Além de celebrar a história, país também debateu seu futuro, de olho nos acontecimentos recentes na Europa
Por Victória Brotto
De Verona (Itália)
No último dia 25, durante o importante feriado nacional do Dia da Libertação, os italianos, que comemoravam 70 anos da libertação do país das forças nazifascistas na Segunda Guerra Mundial, também decidiram debater o futuro – e não só lembrar o passado. E os vizinhos franceses, que colocaram a ultra-nacionalista Marine Le Pen e o centrista de partido próprio, Emmanuel Macron, no 2º turno das eleições presidenciais, ajudaram a esquentar os debates na Itália, principalmente a temas ligados ao que os europeus chamam de “crise migratória”.
Em 4 de dezembro, a Itália viu seu então primeiro-ministro Matteo Renzi renunciar após ser derrotado em referendo sobre a reforma constitucional. Lançado então em um futuro política incerto, hoje a terceira maior economia da Zona do Euro se vê às voltas com uma provável antecipação das eleições gerais.
Já nas fronteiras, a bota europeia é um dos países que mais vê chegar, em barcos, migrantes do norte da África e Oriente Médio a pedir asilo ou refúgio, por conta das guerras e desastres humanitários em seus países. De acordo com o último balanço da Agência das Nações Unidas para Refugiados (ACNUR), nos últimos dois anos, foram mais de 700 mil migrantes de países com Nigéria, Eritreia, Sudão, Gâmbia, Iraque, Afeganistão e Síria a atravessar o Mar Mediterrâneo em direção à Itália e Grécia. De acordo com o porta-voz da Organização Internacional de Migrações (OIM), Flávio di Giacomo, em Roma, são 158 mil requerentes de asilo e refugiados vivendo hoje em solo italiano.

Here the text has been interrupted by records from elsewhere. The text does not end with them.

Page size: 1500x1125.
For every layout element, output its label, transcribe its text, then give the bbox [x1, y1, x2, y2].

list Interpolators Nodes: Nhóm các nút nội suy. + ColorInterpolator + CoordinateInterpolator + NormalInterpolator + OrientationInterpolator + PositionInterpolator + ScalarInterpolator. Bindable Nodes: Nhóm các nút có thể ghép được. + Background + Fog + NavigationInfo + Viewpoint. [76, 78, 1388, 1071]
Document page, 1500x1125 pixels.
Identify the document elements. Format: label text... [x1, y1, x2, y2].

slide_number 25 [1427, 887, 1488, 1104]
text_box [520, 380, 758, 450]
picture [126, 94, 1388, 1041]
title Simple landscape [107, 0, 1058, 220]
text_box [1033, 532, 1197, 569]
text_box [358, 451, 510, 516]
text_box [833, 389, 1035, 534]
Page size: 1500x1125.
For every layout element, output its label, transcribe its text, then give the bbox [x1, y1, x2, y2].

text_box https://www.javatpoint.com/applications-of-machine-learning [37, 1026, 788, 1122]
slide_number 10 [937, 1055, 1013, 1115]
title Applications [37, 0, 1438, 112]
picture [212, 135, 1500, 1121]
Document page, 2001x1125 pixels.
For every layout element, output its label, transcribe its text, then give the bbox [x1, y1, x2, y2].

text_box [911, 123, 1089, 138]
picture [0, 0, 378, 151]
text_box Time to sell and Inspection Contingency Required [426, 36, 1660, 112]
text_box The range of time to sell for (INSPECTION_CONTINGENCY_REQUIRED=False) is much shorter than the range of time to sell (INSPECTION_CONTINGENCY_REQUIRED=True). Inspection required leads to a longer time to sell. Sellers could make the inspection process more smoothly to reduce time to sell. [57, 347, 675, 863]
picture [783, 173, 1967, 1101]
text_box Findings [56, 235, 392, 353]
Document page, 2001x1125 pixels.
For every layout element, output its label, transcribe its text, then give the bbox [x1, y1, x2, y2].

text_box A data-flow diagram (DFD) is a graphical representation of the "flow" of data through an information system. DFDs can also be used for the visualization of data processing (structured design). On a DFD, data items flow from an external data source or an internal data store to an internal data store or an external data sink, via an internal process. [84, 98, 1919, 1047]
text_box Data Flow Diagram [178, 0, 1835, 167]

Em entrevista ao programa televisivo #CartaBianca do canal Rai 3, o ex- primeiro-ministro, Enrico Letta, político de centro-esquerda do Partido Democrático, afirmou que defende “uma integração europeia” como resposta às crises do bloco e que, sobre os migrantes, ele gostaria de viver em “uma Europa com menos cara de Trump”. E acrescentou, “Estou acompanhando de perto o que acontece na França e estou torcendo por Macron”. Letta disse ainda que todas as crises, financeiras e migratórias, só foram superadas devido “à capacidade de união do bloco”. “A resposta não está no Nacionalismo, no fechamento das fronteiras, construção de muros”, disse Letta, criticando a francesa Le Pen e o presidente norte-americano Donald Trump. “Não dá para, diante de problemas, nós simplesmente fecharmos todas as portas e voltar atrás, voltar ao que éramos há 20 anos”, afirmou o italiano.
Citando os fluxos de pessoas que chegam da África e Oriente Médio na costa italiana, o candidato culpou “a América de Bush” pelas guerras na região que fizeram iraquianos, afegãos e sírios fugirem de seus países. “A crise migratória é filha da América de Bush”, afirmou. “Mas eu sinceramente gostaria de viver numa Europa que não fosse dura como muitas vezes ela tem se mostrado – tanto com europeus quanto com não-europeus. Uma Europa com menos cara de Trump”, finalizou.
Em participação no mesmo programa, ao lado do candidato, a diretora do jornal Il Manifesto, Norma Rangeri, rebateu Letta e afirmou que o neoliberalismo da década de 1990 produziu também as crises que a Europa vive hoje – e que a Itália, como integrante do bloco, precisa rever muitas posturas, inclusive na questão das fronteiras. “São problemas massivos que a Itália precisa começar a pensar em reformas, reformas desse sistema neoliberal de Europa que já se vê ruir”, afirmou. Segundo Rangeri, a União Europeia como está “não se sustenta mais” – “e nem a Itália dentro dela”.
Durante todo o feriado italiano, dezenas de pessoas foram às ruas em cidades como Firenze, Milão, Veneza e Roma para comemorar a libertação do país das forças nazifascistas. E, em meio às passeatas, viam-se cartazes, faixas e camisetas protestando contra a União Europeia e a favor de um mais forte nacionalismo italiano e outros a favor de uma integração maior das economias e das sociedades do bloco. “Não creio que deva haver qualquer separação nem dentro nem fora da Itália. Em momentos de crise, o nacionalismo sempre encontra um espaço forte, é natural, mas o que temos que entender também é que quanto mais una a Europa for, mais forte será”, disse a diretora Natanhia Zevi, diretora da Comunidade Hebraica di Roma. A Comunidade Hebraica também saiu às ruas em comemoração, lembrando a libertação do povo judeu dos campos nazistas. “Se a Europa tivesse se separado na crise pós Segunda Guerra, não sei se ela teria conseguido se reerguer como se reergueu”, afirmou Natanhia.